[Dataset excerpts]
[Start of Attachment]

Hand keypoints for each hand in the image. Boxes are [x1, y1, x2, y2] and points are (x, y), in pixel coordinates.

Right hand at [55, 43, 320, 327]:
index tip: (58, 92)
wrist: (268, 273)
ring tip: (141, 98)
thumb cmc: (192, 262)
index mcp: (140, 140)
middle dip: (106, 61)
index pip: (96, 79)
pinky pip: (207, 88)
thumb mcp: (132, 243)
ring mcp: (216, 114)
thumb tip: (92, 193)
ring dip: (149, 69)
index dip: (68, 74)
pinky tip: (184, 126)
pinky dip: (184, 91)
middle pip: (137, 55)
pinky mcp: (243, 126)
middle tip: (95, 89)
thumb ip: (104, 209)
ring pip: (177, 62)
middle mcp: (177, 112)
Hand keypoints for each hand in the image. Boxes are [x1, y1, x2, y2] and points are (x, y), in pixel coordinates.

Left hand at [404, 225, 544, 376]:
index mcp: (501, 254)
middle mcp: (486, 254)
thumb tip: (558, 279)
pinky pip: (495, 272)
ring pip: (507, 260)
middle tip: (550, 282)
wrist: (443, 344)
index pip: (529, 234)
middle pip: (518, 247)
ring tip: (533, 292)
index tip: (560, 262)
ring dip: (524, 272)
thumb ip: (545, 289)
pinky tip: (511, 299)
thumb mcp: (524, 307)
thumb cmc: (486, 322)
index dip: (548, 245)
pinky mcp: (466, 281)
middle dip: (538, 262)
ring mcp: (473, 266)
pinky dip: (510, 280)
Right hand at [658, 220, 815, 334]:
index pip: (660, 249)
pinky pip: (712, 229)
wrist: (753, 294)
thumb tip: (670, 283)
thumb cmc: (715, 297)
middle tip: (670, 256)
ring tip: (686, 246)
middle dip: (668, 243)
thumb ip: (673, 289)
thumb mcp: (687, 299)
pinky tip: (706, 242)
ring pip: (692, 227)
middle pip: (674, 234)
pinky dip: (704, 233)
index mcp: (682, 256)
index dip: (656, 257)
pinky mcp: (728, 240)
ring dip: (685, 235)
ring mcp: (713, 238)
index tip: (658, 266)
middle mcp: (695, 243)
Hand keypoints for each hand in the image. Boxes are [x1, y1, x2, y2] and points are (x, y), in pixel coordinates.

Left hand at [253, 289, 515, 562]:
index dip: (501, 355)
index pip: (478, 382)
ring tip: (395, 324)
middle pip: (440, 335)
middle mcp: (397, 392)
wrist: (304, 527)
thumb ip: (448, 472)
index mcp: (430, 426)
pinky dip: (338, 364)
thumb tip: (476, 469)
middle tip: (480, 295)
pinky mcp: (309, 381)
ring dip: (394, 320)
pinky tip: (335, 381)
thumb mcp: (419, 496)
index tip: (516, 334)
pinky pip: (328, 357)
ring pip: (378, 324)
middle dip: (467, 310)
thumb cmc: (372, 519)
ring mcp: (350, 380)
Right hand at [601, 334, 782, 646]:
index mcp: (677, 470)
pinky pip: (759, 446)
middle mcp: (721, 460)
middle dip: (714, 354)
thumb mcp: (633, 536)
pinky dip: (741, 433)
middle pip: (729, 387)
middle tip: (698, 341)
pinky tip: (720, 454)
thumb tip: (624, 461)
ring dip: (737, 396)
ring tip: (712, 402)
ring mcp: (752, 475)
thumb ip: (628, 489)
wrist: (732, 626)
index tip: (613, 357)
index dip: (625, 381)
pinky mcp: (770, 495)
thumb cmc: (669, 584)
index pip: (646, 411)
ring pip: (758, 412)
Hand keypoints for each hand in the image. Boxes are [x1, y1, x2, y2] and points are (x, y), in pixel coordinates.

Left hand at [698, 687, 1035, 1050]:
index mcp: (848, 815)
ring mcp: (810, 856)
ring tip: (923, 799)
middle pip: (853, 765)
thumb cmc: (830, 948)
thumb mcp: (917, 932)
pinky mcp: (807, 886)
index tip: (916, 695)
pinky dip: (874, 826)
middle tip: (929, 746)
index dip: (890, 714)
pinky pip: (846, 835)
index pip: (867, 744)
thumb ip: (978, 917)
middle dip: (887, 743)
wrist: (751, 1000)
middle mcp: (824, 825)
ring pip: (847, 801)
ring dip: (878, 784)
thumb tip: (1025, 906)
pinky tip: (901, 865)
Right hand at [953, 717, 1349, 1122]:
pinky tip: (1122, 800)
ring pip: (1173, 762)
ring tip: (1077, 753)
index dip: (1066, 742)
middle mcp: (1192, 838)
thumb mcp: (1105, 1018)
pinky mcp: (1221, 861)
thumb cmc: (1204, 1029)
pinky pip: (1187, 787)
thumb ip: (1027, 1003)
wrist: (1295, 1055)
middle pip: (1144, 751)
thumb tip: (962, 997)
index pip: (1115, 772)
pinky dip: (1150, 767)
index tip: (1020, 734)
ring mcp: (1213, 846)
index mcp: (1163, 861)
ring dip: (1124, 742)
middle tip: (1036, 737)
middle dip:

[End of Attachment]

**What this task involves**
When a line contains the string "Left", copy it from the records.

**Reply to the exercise**
Left hand at [404, 225, 544, 376]:
Left hand at [253, 289, 515, 562]:
Left hand at [698, 687, 1035, 1050]:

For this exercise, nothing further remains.